The lawsuit, which seeks damages of more than $150 million, is the latest in a series of probes where states are accusing custodian banks State Street Corp. and Bank of New York Mellon Corp. of overcharging public pension funds on foreign exchange transactions.

On Thursday, Florida Attorney General Pamela Jo Bondi filed a notice stating that the state would take over a whistleblower suit against Bank of New York. California is also seeking to recover $200 million from State Street for “illegal overcharges” and “fraud” against two of the state’s largest pension funds, CalPERS and CalSTRS.

Both Bank of New York Mellon and State Street said in statements that they are defending themselves against the charges in the suits.

Custodian banks like State Street and Bank of New York typically handle foreign currency transactions on international investments that are held by these large pension funds.
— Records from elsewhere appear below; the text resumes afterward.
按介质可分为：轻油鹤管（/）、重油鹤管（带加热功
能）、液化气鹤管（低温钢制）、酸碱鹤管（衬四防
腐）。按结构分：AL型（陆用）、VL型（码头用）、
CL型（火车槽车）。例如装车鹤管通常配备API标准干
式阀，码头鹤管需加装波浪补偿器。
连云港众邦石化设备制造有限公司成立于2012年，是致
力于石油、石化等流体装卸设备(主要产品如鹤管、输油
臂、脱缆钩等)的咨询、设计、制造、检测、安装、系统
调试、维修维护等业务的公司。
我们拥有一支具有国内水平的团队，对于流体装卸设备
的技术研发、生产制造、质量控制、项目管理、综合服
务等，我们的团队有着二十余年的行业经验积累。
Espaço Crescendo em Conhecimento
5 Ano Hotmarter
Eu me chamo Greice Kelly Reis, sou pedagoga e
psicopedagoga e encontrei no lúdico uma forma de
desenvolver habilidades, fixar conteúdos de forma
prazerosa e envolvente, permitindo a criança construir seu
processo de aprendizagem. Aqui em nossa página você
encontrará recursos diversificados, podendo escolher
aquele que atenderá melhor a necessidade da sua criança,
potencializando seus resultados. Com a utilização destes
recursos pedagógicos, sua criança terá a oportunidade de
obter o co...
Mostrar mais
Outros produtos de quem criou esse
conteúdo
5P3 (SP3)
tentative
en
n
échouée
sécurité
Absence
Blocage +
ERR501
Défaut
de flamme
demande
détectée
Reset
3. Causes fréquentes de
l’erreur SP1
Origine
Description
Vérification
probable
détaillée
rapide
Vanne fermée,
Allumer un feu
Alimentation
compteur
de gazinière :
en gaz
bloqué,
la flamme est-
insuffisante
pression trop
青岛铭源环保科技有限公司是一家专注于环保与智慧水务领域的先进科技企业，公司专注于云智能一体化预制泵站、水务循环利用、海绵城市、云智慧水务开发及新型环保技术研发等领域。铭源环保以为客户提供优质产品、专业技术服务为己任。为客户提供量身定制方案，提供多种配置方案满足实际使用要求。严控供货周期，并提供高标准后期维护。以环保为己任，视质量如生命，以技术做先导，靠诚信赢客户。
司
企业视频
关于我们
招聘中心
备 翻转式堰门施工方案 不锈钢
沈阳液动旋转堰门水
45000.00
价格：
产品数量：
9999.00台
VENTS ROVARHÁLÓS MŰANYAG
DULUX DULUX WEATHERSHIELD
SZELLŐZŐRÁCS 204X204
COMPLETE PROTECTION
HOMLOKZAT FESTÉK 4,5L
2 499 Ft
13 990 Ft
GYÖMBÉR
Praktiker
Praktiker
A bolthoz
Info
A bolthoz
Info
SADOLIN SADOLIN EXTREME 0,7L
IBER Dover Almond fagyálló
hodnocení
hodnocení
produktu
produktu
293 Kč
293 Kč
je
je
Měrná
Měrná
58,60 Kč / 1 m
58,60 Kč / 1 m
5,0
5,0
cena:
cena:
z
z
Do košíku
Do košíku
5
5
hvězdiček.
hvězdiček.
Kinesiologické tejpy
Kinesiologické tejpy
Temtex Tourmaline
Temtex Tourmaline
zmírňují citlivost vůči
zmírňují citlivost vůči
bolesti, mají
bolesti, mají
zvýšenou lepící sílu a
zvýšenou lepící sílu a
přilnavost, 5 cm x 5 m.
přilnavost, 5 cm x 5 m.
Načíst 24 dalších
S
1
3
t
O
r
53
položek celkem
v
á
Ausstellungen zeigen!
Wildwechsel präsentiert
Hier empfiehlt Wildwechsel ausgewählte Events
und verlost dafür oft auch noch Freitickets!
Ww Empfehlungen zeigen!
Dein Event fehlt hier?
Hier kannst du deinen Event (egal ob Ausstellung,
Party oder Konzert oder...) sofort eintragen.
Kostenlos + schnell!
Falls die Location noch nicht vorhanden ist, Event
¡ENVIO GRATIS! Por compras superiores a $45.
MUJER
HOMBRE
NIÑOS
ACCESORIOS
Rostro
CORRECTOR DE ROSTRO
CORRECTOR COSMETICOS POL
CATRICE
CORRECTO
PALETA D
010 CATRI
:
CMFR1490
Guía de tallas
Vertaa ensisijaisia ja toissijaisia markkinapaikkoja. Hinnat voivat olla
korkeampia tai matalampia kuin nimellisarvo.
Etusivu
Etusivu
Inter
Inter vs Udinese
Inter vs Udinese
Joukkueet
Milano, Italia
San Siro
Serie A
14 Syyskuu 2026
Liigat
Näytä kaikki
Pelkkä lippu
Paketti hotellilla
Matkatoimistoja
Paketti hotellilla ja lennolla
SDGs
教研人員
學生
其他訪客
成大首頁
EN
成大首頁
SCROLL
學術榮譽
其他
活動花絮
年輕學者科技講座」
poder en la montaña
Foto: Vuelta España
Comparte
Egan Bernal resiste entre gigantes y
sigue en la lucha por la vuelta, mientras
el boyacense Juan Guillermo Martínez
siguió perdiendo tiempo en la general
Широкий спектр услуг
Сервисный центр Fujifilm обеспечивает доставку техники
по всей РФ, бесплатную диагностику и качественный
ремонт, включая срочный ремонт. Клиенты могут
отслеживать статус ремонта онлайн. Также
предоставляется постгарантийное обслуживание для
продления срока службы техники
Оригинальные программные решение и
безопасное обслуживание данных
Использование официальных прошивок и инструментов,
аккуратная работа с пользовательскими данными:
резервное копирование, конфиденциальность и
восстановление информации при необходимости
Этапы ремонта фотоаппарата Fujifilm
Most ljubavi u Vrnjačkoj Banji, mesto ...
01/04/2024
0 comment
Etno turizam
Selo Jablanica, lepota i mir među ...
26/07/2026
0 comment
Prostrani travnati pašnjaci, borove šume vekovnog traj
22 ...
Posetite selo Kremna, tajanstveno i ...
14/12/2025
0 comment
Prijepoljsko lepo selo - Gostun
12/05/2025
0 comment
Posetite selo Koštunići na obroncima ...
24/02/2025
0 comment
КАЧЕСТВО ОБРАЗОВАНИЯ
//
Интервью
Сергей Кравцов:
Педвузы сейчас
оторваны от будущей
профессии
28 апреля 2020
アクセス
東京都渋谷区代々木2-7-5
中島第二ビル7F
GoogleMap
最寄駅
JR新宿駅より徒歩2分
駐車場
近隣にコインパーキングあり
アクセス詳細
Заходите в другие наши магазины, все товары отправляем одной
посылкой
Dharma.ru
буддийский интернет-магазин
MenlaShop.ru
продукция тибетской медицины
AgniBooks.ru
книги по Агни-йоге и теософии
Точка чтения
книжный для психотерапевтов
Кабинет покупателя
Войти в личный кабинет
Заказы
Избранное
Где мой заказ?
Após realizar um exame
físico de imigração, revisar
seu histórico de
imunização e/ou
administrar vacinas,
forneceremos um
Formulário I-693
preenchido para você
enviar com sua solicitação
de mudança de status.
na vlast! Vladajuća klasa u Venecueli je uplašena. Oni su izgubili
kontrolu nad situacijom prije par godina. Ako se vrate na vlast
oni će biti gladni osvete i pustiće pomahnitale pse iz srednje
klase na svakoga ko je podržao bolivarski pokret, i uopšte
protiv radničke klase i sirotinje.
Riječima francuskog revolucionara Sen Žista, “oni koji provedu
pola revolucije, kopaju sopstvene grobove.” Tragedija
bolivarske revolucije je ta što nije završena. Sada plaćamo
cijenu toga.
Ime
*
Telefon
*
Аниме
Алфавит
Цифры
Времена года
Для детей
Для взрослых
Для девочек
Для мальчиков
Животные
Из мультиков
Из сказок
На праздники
Foreign exchange trading has been a big source of revenue and profits at these banks.

Yesterday, the Virginia attorney general’s office said it intervened in the lawsuit filed against Bank of New York under the Virginia Fraud Against Taxpayers Act.

The Virginia attorney general’s office said it appears the bank would charge the most expensive price during the day rather than the actual rate, and then keep the difference.

In trading yesterday, Bank of New York shares closed at $31, while State Street’s stock was off 17 cents to $46.37.